I was specifically wondering what the sudden 180 degree phase shift, back and forth, as the wheel rotates, would do to a modern FSK receiver. Something like a nordic nRF24L01
transceiver chip.

Where is the sudden 180 phase shift?

As the antenna orientation changes, there is an abrupt change between one phase and the other. In the attached view, if the TX and RX antennas are spaced the same physical distance, changine the orientation one of the monopoloes will get a carrier phase change of 180 degrees.

I have measured this effect extensively for position locating systems, and it is a sudden dramatic phase reversal when it happens.

Maybe a better depiction would make the sudden reversal clear. Somewhere near the horizong the signals wink out amplitude-wise. But before that point the carrier phase was X degrees, after that point it is X+180 degrees. (this is ignoring the gain patterns (which also change) of the antennas of course, just talking about phase).

Hi, biff44,

Don't worry about the phase hop for GFSK modulation.
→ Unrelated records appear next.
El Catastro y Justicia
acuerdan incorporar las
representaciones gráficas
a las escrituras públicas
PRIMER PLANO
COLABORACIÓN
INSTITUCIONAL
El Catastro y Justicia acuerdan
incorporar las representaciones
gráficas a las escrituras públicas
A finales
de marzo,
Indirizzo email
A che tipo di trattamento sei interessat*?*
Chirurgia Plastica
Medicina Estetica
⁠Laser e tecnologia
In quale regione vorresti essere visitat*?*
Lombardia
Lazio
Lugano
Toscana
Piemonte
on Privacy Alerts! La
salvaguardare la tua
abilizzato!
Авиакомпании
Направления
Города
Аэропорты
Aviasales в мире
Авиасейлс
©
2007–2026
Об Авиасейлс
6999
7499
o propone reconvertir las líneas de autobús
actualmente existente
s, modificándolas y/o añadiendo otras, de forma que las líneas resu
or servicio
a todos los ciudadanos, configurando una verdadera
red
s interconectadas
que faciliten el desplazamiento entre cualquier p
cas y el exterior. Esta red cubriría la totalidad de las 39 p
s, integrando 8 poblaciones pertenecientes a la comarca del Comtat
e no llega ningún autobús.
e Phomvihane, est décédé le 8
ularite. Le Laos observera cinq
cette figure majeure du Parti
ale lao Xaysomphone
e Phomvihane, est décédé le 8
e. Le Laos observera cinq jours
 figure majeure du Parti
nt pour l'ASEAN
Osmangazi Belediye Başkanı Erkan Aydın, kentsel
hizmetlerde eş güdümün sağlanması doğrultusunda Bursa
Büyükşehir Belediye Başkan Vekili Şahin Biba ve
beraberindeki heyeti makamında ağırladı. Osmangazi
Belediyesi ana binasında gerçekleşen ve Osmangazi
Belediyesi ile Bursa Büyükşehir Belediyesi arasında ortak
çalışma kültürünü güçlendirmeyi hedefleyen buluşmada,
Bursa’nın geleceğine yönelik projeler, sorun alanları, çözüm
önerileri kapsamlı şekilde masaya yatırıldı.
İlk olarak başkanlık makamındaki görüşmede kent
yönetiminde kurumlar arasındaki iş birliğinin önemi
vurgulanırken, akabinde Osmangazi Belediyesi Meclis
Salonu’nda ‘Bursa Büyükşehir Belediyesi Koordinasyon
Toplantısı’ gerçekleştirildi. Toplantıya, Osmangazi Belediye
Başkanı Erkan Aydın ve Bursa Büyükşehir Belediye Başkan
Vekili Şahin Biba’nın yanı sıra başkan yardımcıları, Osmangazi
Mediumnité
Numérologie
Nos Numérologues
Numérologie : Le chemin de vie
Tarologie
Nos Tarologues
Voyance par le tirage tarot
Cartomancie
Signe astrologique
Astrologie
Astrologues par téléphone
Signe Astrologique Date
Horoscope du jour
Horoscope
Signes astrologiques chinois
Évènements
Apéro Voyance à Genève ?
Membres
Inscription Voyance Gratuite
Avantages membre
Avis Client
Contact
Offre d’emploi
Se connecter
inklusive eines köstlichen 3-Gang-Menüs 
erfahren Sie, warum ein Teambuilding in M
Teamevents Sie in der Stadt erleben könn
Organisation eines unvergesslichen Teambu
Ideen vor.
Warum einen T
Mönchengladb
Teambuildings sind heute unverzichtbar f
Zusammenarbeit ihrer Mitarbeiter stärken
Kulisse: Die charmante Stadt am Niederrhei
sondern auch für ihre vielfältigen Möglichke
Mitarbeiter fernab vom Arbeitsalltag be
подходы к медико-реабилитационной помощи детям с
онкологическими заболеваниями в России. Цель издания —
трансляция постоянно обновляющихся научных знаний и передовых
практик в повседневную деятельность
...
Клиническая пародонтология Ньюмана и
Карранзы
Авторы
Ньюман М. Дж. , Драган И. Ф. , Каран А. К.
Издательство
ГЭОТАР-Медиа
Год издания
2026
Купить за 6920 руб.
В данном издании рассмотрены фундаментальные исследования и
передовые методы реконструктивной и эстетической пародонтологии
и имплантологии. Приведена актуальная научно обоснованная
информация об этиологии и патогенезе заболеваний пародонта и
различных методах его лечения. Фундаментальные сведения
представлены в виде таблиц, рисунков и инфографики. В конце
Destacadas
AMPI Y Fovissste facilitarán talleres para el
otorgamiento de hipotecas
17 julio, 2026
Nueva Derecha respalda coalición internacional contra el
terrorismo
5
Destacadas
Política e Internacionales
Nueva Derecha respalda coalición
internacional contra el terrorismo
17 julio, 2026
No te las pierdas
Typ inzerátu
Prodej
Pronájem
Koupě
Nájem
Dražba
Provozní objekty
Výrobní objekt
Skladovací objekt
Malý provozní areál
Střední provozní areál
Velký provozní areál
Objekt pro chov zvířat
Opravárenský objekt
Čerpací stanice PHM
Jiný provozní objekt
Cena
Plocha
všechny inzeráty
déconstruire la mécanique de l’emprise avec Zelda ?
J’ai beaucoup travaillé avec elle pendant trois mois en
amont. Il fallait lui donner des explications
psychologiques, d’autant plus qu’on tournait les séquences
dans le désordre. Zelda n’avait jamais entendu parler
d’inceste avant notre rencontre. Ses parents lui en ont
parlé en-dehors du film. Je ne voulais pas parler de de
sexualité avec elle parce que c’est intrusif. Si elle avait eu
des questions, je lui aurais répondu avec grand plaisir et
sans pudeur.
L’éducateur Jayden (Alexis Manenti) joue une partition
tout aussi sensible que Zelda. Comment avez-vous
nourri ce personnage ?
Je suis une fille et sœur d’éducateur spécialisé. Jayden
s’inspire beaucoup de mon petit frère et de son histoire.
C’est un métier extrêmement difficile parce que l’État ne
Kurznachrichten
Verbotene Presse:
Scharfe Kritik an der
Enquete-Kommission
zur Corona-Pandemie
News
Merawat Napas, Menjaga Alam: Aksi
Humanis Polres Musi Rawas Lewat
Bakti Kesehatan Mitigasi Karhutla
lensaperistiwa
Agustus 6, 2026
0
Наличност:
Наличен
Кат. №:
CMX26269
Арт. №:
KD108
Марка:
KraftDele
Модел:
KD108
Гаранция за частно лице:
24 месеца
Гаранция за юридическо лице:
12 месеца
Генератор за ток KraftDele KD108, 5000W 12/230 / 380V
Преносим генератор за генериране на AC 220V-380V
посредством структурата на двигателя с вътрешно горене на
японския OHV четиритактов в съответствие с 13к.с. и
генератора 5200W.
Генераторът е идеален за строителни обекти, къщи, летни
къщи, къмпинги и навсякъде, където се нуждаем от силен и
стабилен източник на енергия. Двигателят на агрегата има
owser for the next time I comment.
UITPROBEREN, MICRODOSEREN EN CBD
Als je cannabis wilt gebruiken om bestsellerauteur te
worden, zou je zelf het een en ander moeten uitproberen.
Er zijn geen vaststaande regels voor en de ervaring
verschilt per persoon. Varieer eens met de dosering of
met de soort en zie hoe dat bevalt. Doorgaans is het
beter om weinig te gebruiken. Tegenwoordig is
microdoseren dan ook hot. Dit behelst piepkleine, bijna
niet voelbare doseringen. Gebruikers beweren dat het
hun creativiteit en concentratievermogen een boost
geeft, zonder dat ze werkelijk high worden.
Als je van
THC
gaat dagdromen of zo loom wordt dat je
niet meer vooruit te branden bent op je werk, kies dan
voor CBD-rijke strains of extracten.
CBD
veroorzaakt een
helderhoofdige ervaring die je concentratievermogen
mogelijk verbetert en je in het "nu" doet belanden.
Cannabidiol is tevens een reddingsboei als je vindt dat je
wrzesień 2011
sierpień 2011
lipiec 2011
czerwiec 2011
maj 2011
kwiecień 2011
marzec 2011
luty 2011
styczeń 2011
For FSK modulation, 0 & 1 detones two defferent freq. The receiver don't care phase. Just think about FM radio, although the signal received phase changed differently such as multipath, but FM radio can work properly. Normally the GFSK allow freq tolerance about 160KHz. So you can ignore doppler effect or phase hop.
you can ref Agilent application note: bluetooth measurement fundmentals.

I am not fully convinced. If FM demodulators were completely immune to a sudden 180 degree phase hit, then why do FSK systems have phase noise requirements (typically -70 dBc/Hz at 10 KHz offset for DS1)?

I guess I am missing one piece of knowledge--the exact type of FM demodulator that the Nordic chip has inside of it.

From a purely theoretical point of view, I do not see a lot of difference between FM and PM modulation. They are both angle modulations. One is just he integral of the other.

I had designed microwave point to point telecomm system for several years. I should say FSK system (PDH) have much better performance to prevent phase hit than other modulation, such as QPSK or QAM.
We use 4FSK system, and the maximum rate can reach 24E1, i.e. 48Mb/s. In the system, there are many component are sensitive to the phase hit, but more than 90% our PDH products can pass three temperature cycles, from -35deg to 60deg, no any error bit for about 24 hours. I can't say that the other 10% was caused by phase hit. There are so many factors can cause error, such as vibration (microphonic?). Normally we neglect phase hit for 4FSK system.
But SDH system (QAM modulation) is very sensitive to the phase hit. We have struggled several years to prevent phase hit.
So I should say for 2FSK and system rate is only 1Mb/s, you can have much better performance than our product in preventing phase hit. For your system, maybe vibration is the main source for bit error.